Smartphone Access for Enclosures
A Bluetooth-enabled smartphone is one convenient device for functioning as a “key” to access equipment with electronic locking mechanisms. Individuals who are authorized to access the equipment—such as technicians performing maintenance or changes to telecommunications enclosures—will have a mobile app installed on their smartphones. Time based virtual keys can then be sent wirelessly to the app via a cloud based web portal.
To access the secured equipment, the technician approaches the enclosure, launches the mobile app, and a list of authorized keys along with the associated locked equipment locations are presented. The technician presses unlock on a key, which transmits the 128-bit encrypted Bluetooth signal to the lock controller, unlocking the door and sending a record of the access via the smartphone app to the cloud.

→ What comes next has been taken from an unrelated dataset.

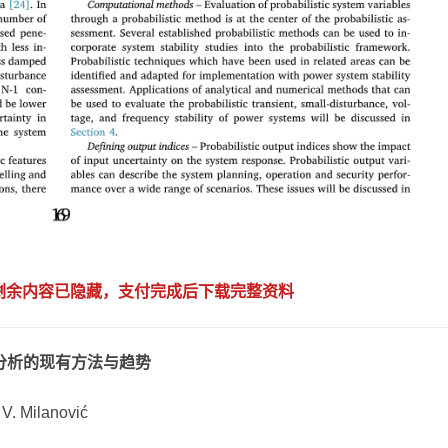
，剩余内容已隐藏，支付完成后下载完整资料
分析的现有方法与趋势
V. Milanović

This is a highly secure approach. The electronic key loaded to the app will typically have a limited timeframe during which it can be used. If it expires, the technician must refresh the keys via connection the cloud for reauthorization. Additionally, since the lock controller is not tied to a network, it is not a point of vulnerability for hackers.

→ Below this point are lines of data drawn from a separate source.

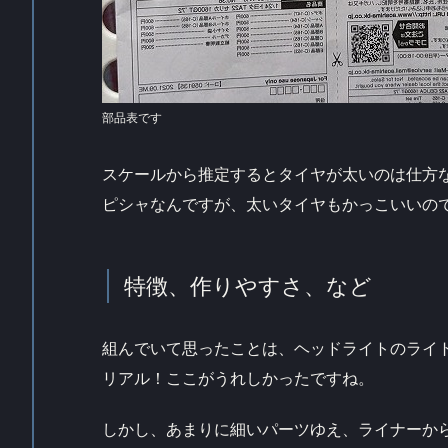
部品表です
スケールから推定するとタイヤが太いのは仕方
ピシャなんですが、太いタイヤもかっこいいの
特徴、作りやすさ、など
組んでいて思ったことは、ヘッドライトのライ
リアル！ここがうれしかったですね。
しかし、あまりに細いパーツゆえ、ライナーか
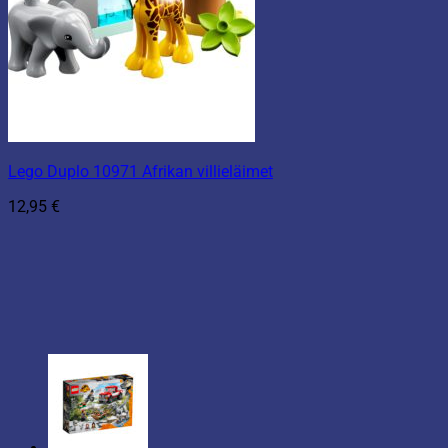
Lego Duplo 10971 Afrikan villieläimet
12,95
€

This approach is also very cost-effective. The principal cost is the equipment, adding the electronic lock and BLUETOOTH controller to each enclosure. The rest of the process is a cloud based, centralized platform for generating and communicating the keys to the end-use technicians, as well as the audit trail tracking for access.
It’s a scalable approach that is particularly applicable when needing to add electronic access to a large number of distributed enclosures. In situations where telecommunications companies and utilities outsource maintenance services to third-party companies, they can choose to outsource the access control and auditing functions as well—since the EAS platform is essentially standalone from the rest of the company’s enterprise networks.
Networked systems and equipment deployed throughout the modern world need to be both secured and easily accessed on an ongoing basis. While mechanical keys and locks do offer simple, basic protection, they can be difficult to manage and track.
Electronic access solutions provide significant benefits for physical security management, providing simplified credential management and audit trail monitoring. By using EAS platforms to better secure network-critical, widely distributed equipment enclosures, valuable and sensitive equipment can be better protected, and maintaining and servicing the equipment protected by these enclosures can be managed with efficiency, flexibility and maximum security.
EAS platforms that incorporate cloud based BLUETOOTH technology offer a simplified, scalable means of adding electronic access and control to distributed enclosures with minimal installation and setup. These solutions provide secure access and control without having to necessarily wire into a network or install additional hardware or software. As a result, cloud based Bluetooth-enabled electronic access systems can be used to elevate the physical security of networked enclosures with minimal cost and complexity.